**Problem description:** Quote every line from the top of the listing down to and including the line that contains "was stained to".

**Data extract:**
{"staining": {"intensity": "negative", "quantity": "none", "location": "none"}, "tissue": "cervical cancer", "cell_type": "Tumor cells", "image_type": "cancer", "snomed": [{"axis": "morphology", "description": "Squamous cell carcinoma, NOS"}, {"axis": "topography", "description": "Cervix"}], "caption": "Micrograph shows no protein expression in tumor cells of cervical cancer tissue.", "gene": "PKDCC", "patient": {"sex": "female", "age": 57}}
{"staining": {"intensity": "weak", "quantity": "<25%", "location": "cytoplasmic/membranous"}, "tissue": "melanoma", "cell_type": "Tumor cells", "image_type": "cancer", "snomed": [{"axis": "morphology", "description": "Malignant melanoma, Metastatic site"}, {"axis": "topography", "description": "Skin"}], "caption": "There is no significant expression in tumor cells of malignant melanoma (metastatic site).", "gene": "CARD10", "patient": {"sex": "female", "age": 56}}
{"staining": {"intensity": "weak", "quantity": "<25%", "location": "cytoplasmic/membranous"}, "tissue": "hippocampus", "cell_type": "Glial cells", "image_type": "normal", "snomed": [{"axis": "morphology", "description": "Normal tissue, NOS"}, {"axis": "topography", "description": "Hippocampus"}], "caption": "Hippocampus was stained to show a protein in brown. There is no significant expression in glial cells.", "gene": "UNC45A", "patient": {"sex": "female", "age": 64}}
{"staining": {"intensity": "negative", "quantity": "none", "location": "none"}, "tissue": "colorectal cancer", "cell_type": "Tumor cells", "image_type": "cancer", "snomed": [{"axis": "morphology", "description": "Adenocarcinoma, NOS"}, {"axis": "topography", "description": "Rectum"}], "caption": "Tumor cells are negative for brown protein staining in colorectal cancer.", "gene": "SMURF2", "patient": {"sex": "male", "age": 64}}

**Result for this task:**
{"staining": {"intensity": "negative", "quantity": "none", "location": "none"}, "tissue": "cervical cancer", "cell_type": "Tumor cells", "image_type": "cancer", "snomed": [{"axis": "morphology", "description": "Squamous cell carcinoma, NOS"}, {"axis": "topography", "description": "Cervix"}], "caption": "Micrograph shows no protein expression in tumor cells of cervical cancer tissue.", "gene": "PKDCC", "patient": {"sex": "female", "age": 57}}
{"staining": {"intensity": "weak", "quantity": "<25%", "location": "cytoplasmic/membranous"}, "tissue": "melanoma", "cell_type": "Tumor cells", "image_type": "cancer", "snomed": [{"axis": "morphology", "description": "Malignant melanoma, Metastatic site"}, {"axis": "topography", "description": "Skin"}], "caption": "There is no significant expression in tumor cells of malignant melanoma (metastatic site).", "gene": "CARD10", "patient": {"sex": "female", "age": 56}}
{"staining": {"intensity": "weak", "quantity": "<25%", "location": "cytoplasmic/membranous"}, "tissue": "hippocampus", "cell_type": "Glial cells", "image_type": "normal", "snomed": [{"axis": "morphology", "description": "Normal tissue, NOS"}, {"axis": "topography", "description": "Hippocampus"}], "caption": "Hippocampus was stained to show a protein in brown. There is no significant expression in glial cells.", "gene": "UNC45A", "patient": {"sex": "female", "age": 64}}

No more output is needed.